*Task directions*. Continue the passage on Puccini's La Bohème from its last sentence, leaving the data after it aside.

And in La Bohème, there is the student’s new girlfriend who inspires more than the anticipation of sex when she reveals, no less intimately, the fantasy life that “keeps her going” in spite of her poverty and sickness.

Based on the popular novel

Interestingly, the Royal Opera House’s website for the production includes a page celebrating Puccini’s meticulous evocation of places, spaces, the time of day, the weather – all profoundly unfashionable on our “director’s opera” stages, bare and overbearing rooms through whose windows, if any are permitted, nothing must ever be seen.

The same site also offers a shameless trailer of John Copley’s production, featuring a climactic moment of Mimi and Rodolfo’s famous duet, in which their fantasies merge. Together they fly with momentarily transfiguring grace upon a rainbow of melody – of the kind we’re supposed to deride, precisely because it touches us (or did I mean “them”?) as viscerally and deeply as the melodramatic scenes of popular nineteenth-century novels, like Mürger’s Vie de Bohème.

O soave fanciulla.

Giacosa and Illica’s dramatic text for the opera was, after all, the libretto of an “opera-of-the-book” – a precursor to the 1930s and 1940s films based on recently popular novels that would cater to that maligned “popular audience”, crossing many classes, whose pleasures and subtleties and even whose politics deserve to be better understood.

*Supplied material*.
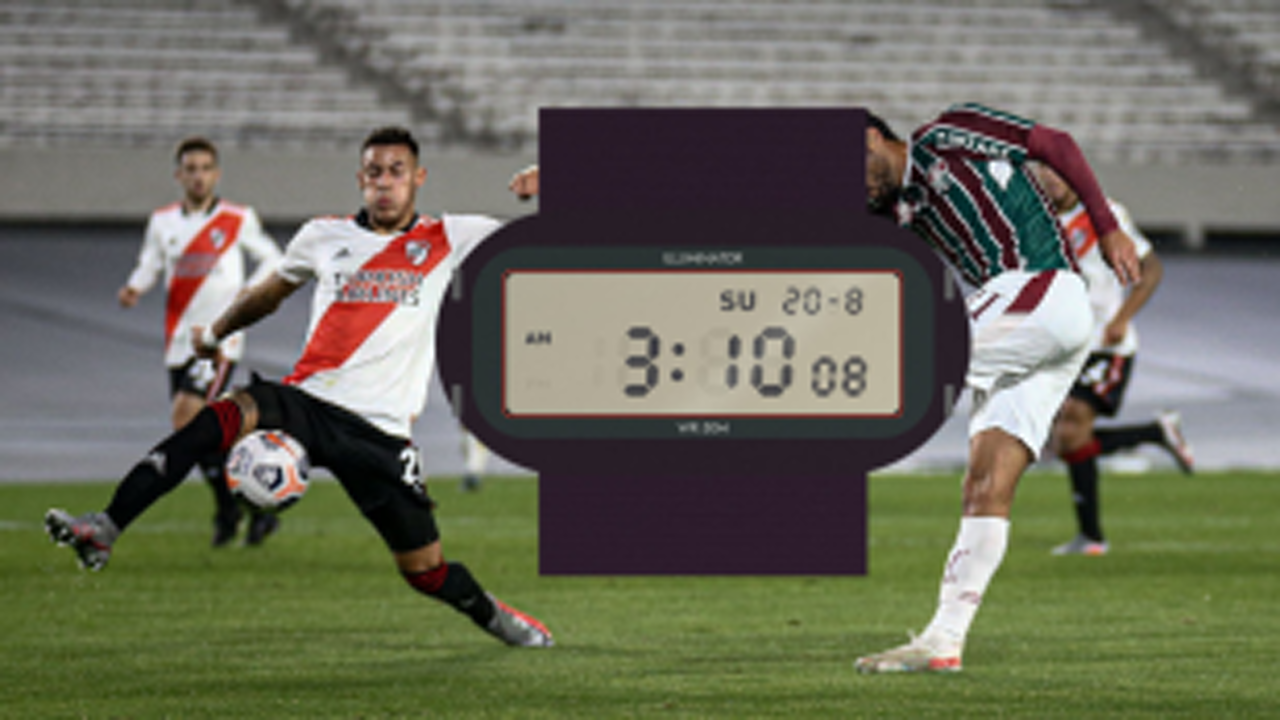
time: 3:10:08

*Right answer*.
Suburban dwarfs

Theodor Adorno, master of the superior put down, found a wonderfully self-contradictory one for Puccini in an ostensibly derogatory piece on “Music in the background” in films and cafés:

One could think that Bohème, Butterfly, Tosca, were created with the thought of imaginary pot-pourris that do not emerge until the last tear from the operatic catastrophes has dried up.

Just a few lines later, he provocatively returns to such scorned popular melodies that “wander around like ghosts” in cafés, evoking their passionate originals:

The best are the melodies with the great unbroken arcs, like the arias of Butterfly and Rodolfo. Anyone who, moved, is startled out of his conversation or thoughts after all, and who looks in that direction, is transformed into Georg Heym’s suburban dwarf: ‘he looks up to the great green bell of heaven where silent meteors cross far away.’

Well, many people live in suburbs (them and us), and even the small of stature may be moved by distant meteors – or, like Puccini’s Mimi, the first rays of the April sun across a roofscape.